[Data listing — start]

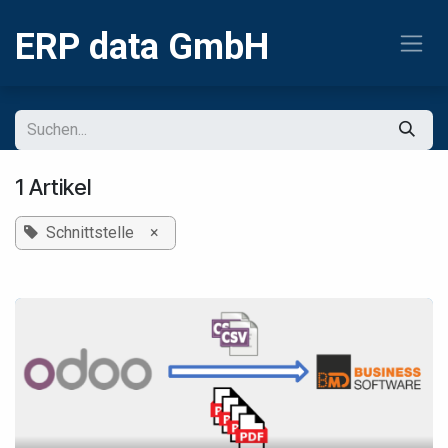
Zum Inhalt springen
ERP
data GmbH
1 Artikel
Schnittstelle
×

[Data listing — finish]

> **Directive**:
Output the records verbatim, every one of them, and keep the pictures out.

> **Answer to this problem**:
Zum Inhalt springen
ERP
data GmbH
1 Artikel
Schnittstelle
×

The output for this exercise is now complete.